Tunisia Unity Cabinet to Hold First Meeting Amid Row
19 January 2011
Tunisia's national unity cabinet is set to meet for the first time, amid a row over the presence of members of the previous government in key positions.
Four opponents of the ousted president, Zine al-Abidine Ben Ali, quit the government on Tuesday in protest at the continued domination of his RCD party.
In response, Interim President Fouad Mebazaa and Prime Minister Mohammed Ghannouchi resigned from the RCD.
But the opposition ministers said the move had not allayed their concerns.
Meanwhile, further violent protests have raised doubts about the likelihood of a stable transition to an open and democratic government.
The government says 78 people have been killed in protests since mid-December, and set the economy back by $1.6bn euros ($2.2bn).
On Tuesday, two ministers and a junior minister from the General Union of Tunisian Workers (UGTT) withdrew from the cabinet, saying they wanted to see all members of the former government dismissed, with the exception of Mr Ghannouchi.
"This is in response to the demands of people on the streets," union organiser Abid al-Briki told reporters.
The Health Minister, Mustapha Ben Jaafar of the opposition FDLT party, also said he would not take up his position until key posts were not occupied by those associated with Mr Ben Ali's rule.
The foreign, interior and defence ministers all kept their jobs the national unity cabinet was unveiled on Monday.
Mr Ghannouchi said that he and the other remaining ministers had helped "preserve the national interest" in the past month, and were needed ahead of elections expected in the next two months.
"They kept their posts because we need them at this time," he told French radio Europe 1. "All of them have clean hands."
The prime minister also quit the Democratic Constitutional Rally (RCD), but the UGTT said the move was not sufficient to tempt it back.
The dominance of the RCD in the new government was also condemned by one of Mr Ben Ali's fiercest critics, CPR party leader Moncef Marzouki, who returned to Tunisia on Tuesday after two decades of exile in Paris.
"It's a government that isn't one. They have to leave. They don't represent anything," he told reporters at Tunis airport amid jubilant scenes. "It is the continuation of the dictatorship."
"The RCD is a parasite. They exploited the apparatus of the state. When we take them away, the state will function much better.

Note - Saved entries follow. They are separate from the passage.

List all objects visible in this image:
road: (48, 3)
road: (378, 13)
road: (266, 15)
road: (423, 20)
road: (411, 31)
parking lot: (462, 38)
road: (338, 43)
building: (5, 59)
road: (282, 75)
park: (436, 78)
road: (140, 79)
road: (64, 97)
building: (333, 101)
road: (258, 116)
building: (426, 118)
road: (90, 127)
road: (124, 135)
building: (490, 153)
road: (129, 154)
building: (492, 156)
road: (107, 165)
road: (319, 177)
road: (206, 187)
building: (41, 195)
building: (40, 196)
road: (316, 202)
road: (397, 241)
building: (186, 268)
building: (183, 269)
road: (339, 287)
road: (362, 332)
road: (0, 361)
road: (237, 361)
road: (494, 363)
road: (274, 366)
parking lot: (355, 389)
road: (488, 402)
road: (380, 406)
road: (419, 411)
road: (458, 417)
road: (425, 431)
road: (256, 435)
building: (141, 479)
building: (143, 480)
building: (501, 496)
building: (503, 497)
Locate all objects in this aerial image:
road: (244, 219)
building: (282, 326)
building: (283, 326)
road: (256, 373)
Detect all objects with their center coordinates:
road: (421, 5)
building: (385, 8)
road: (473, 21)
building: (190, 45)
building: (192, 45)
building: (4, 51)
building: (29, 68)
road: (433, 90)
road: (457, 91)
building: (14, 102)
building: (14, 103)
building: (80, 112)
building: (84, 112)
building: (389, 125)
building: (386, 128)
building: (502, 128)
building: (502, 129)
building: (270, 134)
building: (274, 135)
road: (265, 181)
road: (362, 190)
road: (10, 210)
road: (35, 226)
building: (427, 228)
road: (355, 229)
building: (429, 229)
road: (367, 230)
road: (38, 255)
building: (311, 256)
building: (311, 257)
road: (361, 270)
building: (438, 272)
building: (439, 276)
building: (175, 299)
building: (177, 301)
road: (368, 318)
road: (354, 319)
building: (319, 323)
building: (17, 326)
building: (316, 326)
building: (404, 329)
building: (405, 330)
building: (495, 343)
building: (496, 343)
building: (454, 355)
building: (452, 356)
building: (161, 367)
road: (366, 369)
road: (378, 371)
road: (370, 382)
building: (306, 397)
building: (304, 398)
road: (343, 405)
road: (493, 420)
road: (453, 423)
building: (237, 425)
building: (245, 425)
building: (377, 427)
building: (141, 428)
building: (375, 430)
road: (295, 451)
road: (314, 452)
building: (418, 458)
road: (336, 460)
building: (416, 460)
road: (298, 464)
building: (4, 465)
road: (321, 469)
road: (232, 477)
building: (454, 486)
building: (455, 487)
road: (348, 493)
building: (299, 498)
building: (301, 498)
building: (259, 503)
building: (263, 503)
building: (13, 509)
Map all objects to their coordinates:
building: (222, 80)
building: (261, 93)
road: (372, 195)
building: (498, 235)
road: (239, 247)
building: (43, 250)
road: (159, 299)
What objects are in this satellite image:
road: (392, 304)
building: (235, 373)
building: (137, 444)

Luckily, in Tunisia we have a great bureaucracy that can run the state."
Mr Marzouki also urged fellow Tunisians to continue pressing for the complete ejection of RCD members from important positions.
"Don't let anyone steal this blessed revolution from you," he said. "Don't waste the blood of our martyrs."
Riot police fired tear gas at two protests in central Tunis on Tuesday, one of which was led by Sadok Chourou of the banned Islamist Ennahdha Movement, who was imprisoned for 20 years during Mr Ben Ali's rule.
The leader of Ennahdha, Rached Ghannouchi, will only be allowed to return from exile in London if a life sentence imposed on him in 1991 for plotting against the state is cancelled by an amnesty, according to the prime minister.
In an interview with the Financial Times, Rached Ghannouchi said his party espoused a moderate pluralism, and envisioned a society far more liberal and open than Iran or Saudi Arabia.
Ennahdha had signed a shared statement of principles with the other opposition groups that included freedom of expression, freedom of association and women's rights, he added.
The US has welcomed the new government's decision to end restrictions on the media and free all political prisoners, but warned that political change in Tunisia must be more fundamental and wide-ranging.
"We want to see an open process, significant dialogue between the government and significant groups that want to play a role in Tunisia's future," said state department spokesman PJ Crowley.
UN Secretary-General Ban Ki-moon has meanwhile renewed his call for "broad-based consultations to establish an inclusive interim government".
He has also expressed his concern about the "growing violence" and urged all efforts to be made to restore peace and stability.
Some opposition leaders have expressed fears that a collapse of the national unity cabinet could trigger a military takeover.